§ STORED DATA:
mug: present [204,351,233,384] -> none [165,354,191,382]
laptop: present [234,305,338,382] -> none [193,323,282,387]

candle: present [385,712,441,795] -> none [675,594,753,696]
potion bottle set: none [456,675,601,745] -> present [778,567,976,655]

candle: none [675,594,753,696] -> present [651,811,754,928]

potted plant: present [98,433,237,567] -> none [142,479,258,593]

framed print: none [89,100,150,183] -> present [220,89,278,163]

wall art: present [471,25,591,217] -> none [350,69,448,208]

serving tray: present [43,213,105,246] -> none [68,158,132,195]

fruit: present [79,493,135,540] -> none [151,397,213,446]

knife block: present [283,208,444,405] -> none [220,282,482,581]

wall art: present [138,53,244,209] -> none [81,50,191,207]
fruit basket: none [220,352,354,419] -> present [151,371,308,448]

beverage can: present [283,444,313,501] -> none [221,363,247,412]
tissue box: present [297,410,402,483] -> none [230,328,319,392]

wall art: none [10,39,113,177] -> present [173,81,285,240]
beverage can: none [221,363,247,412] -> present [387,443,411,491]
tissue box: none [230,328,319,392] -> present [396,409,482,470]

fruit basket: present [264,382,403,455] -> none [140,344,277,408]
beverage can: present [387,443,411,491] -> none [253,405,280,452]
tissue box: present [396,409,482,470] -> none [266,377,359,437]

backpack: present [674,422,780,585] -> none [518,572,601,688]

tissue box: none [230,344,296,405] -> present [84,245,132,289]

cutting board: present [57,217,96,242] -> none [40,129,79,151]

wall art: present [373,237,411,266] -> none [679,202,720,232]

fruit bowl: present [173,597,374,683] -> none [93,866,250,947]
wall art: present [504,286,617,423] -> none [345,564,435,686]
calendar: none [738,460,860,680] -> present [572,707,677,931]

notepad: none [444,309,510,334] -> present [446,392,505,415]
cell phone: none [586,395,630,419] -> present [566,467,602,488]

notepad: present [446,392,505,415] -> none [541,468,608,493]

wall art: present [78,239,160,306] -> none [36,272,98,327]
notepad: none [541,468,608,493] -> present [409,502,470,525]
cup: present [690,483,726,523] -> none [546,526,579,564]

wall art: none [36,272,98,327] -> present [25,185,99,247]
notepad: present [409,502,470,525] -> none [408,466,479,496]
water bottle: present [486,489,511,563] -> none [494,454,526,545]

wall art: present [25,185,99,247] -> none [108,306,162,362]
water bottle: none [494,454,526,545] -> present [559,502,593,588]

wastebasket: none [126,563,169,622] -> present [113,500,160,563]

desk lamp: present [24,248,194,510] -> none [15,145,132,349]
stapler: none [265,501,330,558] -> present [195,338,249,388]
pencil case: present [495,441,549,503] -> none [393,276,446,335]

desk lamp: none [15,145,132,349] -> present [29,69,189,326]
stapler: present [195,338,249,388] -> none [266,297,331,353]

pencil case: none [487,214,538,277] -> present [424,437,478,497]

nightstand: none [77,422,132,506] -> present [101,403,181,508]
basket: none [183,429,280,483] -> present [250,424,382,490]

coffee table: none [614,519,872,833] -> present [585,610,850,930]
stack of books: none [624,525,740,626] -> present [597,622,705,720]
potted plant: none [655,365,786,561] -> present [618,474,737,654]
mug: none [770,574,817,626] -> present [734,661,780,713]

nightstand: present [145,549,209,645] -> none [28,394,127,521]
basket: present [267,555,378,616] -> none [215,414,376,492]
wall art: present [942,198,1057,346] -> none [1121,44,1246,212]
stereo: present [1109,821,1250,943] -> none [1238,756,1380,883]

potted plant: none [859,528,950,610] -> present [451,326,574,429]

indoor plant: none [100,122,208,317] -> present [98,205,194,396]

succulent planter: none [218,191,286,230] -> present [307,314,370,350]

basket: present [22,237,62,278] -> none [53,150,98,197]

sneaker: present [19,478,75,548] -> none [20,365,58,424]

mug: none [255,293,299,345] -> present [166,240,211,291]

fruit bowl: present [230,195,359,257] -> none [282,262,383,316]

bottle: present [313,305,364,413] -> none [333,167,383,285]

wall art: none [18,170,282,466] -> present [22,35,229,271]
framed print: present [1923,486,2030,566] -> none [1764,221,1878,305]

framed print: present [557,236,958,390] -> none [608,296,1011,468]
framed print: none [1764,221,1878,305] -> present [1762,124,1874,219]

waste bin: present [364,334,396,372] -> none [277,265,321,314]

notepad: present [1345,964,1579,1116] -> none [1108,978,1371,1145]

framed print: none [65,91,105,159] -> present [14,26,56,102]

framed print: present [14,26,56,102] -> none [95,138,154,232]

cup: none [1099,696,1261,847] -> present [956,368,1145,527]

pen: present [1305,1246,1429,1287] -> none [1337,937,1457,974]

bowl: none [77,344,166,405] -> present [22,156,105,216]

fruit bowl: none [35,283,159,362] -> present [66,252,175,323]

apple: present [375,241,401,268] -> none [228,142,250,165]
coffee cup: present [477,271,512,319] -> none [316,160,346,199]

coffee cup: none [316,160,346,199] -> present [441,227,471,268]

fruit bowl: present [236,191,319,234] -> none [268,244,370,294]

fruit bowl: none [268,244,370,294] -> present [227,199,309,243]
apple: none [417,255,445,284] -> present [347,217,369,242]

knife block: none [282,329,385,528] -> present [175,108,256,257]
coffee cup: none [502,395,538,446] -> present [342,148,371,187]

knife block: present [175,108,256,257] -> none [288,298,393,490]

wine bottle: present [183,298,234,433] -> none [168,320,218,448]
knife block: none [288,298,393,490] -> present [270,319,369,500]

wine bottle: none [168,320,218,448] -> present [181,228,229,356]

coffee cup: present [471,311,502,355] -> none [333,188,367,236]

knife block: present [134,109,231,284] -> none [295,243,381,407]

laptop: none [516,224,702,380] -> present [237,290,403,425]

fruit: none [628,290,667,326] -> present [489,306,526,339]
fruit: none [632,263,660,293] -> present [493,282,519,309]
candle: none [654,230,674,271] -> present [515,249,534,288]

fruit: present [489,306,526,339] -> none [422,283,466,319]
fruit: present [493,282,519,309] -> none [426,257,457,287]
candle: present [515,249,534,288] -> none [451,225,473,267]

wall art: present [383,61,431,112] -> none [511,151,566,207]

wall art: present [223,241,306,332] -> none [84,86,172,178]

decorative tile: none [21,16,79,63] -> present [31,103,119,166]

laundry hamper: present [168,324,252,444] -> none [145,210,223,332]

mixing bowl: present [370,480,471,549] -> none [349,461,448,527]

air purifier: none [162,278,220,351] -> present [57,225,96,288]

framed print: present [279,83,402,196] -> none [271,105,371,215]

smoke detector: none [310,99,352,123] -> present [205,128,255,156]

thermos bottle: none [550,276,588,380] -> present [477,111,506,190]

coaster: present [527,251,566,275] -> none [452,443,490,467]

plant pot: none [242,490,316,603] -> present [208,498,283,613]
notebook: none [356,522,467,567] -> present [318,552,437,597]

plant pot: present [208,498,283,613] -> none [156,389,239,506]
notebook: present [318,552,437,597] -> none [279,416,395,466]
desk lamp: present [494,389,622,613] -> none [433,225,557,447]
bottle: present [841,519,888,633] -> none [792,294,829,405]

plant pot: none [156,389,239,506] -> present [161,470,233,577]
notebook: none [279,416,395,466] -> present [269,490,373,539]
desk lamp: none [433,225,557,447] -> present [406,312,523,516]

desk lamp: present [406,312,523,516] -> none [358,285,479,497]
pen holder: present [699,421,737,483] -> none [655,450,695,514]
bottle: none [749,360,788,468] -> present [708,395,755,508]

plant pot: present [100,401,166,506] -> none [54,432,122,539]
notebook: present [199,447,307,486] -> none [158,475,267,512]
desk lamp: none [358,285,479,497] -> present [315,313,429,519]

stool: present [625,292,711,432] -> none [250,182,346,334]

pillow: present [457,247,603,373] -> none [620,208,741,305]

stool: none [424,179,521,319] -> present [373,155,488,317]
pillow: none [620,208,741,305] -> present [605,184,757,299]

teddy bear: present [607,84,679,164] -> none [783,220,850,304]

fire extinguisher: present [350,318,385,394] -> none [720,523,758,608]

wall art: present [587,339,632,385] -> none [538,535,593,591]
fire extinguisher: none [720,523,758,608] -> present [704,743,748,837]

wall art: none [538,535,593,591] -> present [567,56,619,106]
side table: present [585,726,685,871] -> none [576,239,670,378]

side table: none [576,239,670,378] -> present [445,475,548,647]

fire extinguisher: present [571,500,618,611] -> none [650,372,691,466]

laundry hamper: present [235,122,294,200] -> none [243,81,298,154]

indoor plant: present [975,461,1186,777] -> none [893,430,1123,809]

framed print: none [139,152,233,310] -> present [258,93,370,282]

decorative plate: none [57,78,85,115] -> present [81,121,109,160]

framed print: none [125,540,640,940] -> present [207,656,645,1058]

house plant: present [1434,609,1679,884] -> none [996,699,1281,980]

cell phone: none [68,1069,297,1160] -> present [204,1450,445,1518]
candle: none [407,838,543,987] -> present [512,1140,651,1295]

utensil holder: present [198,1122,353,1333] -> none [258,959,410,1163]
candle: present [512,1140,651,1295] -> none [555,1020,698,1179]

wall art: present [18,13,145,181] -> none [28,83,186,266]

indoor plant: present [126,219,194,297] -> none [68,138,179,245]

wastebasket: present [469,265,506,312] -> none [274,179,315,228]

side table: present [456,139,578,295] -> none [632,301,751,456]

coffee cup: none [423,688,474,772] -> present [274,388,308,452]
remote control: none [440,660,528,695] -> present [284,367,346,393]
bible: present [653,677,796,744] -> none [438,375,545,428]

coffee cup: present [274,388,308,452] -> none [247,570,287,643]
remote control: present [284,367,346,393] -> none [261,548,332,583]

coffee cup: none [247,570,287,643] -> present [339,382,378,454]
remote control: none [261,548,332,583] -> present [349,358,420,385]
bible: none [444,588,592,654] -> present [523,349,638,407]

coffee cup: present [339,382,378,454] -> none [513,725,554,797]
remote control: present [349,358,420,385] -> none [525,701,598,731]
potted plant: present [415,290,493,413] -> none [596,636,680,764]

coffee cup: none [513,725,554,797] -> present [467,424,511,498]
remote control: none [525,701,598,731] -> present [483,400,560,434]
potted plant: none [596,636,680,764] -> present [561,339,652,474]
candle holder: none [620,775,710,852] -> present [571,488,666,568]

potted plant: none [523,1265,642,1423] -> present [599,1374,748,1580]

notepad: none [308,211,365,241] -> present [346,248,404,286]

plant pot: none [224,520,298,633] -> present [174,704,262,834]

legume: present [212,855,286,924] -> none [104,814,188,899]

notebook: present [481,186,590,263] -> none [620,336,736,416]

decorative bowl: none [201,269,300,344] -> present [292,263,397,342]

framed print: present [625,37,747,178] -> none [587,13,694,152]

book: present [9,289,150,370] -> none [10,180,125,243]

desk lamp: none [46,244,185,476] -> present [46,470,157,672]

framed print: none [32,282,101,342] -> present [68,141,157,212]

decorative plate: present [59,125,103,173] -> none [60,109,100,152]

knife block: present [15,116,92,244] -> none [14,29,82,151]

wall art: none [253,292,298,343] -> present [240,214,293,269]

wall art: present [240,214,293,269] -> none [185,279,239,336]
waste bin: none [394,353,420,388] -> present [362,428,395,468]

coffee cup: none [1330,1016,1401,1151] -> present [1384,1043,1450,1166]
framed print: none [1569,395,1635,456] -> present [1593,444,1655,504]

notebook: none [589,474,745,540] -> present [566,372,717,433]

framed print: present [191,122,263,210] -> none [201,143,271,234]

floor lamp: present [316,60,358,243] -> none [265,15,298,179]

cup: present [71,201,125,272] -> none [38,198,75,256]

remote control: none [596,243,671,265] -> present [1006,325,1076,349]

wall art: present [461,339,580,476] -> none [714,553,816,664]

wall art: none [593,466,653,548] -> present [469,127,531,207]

§ WHAT TO DO: All that is wanted is an exact copy of the lines above from the one with "stapler: present [195,338,249,388]" through the one with "stack of books: none", with both ends included.

§ ANSWER SPACE:
stapler: present [195,338,249,388] -> none [266,297,331,353]

pencil case: none [487,214,538,277] -> present [424,437,478,497]

nightstand: none [77,422,132,506] -> present [101,403,181,508]
basket: none [183,429,280,483] -> present [250,424,382,490]

coffee table: none [614,519,872,833] -> present [585,610,850,930]
stack of books: none [624,525,740,626] -> present [597,622,705,720]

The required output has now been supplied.